The striking contrast between the sisters reflects the dichotomized attitude towards women present in the patriarchal society of the day. Women were simultaneously seen as a source of evil and temptation, and were thought to offer potential redemption for man through their greater capacity for love and forgiveness. In King Leir Cordella could be said to be a representation of the patriarchal ideal woman, whereas Goneril and Ragan are characters that confirm the patriarchy's worst fears.
During one of our talkback sessions following a performance, a member of the audience said that watching our boys perform helped him understand arguments made by Japanese Noh theatre practitioners. He informed us that Noh theatre artists believe that men can play women’s roles because only men can understand the essence of femininity, and he felt that our boys had captured something of that essence.
The convention of using male actors for female roles in Noh theatre is far more likely to be a consequence of patriarchal prejudices as it was in Elizabethan England - the same rationale did not lead to women playing the men's roles.
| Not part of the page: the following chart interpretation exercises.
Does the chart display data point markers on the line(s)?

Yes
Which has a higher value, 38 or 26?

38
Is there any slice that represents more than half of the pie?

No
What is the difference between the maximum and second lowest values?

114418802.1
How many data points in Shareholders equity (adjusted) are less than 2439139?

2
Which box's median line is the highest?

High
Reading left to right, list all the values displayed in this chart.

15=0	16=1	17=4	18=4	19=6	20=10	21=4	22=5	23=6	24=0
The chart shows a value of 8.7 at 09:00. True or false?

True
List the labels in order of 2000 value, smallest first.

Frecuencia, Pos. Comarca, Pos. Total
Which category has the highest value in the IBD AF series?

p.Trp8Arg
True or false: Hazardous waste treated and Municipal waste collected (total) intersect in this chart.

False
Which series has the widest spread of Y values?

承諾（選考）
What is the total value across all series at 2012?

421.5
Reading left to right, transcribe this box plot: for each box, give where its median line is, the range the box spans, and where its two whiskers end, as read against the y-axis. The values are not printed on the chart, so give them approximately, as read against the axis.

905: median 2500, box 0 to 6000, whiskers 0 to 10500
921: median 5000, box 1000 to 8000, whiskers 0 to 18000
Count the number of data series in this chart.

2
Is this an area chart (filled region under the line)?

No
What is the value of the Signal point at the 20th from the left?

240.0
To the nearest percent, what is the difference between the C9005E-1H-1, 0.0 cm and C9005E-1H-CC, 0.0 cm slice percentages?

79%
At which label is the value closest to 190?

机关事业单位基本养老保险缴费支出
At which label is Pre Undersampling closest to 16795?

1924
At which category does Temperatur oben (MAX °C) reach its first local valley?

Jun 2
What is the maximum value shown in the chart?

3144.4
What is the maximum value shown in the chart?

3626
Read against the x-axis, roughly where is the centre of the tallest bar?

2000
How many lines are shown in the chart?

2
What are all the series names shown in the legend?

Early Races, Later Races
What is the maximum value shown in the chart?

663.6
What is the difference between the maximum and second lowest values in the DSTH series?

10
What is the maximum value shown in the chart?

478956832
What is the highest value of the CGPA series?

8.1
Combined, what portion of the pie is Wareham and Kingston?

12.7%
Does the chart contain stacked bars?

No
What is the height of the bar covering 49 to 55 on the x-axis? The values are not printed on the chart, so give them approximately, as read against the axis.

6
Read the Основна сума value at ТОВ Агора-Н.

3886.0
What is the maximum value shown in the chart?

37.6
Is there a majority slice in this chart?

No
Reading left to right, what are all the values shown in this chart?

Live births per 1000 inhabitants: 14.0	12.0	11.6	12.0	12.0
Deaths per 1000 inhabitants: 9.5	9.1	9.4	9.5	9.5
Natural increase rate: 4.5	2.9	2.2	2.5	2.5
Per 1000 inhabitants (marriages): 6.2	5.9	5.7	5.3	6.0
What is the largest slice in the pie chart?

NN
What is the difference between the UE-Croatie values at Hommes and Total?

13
But while this audience member’s response was far from my experience of watching the performances I think it is a fascinating idea. To me the performances always remained to a certain extent stereotypical: a performance of a male idea of what it means to be a woman.What preconceptions led me to view the performances in this way and for another male member of the audience to see them as capturing essential qualities of womanhood?
The ideas of the stereotype and the essence both involve a sense of distillation or reduction. The difference would seem to be in the way in which we see that distillation. If it agrees with our world view in a general sense then it is an essence, if it fits a certain aspect of that view, or with particular attitudes or prejudices, then it is a stereotype. I saw the characters as representations of Elizabethan patriarchal attitudes towards women and my response to the actors' performances was colored by my knowledge of the culture that produced the plays. The female characters were types that represented a patriarchal perspective on women and my awareness of the characters as types prevented me from fully engaging with the characters as individuals or from seeing them as in any way essential. The audience member that saw them in this way either did not share my knowledge of the background, or his own world view was not wildly out of tune with the patriarchal attitudes behind the play.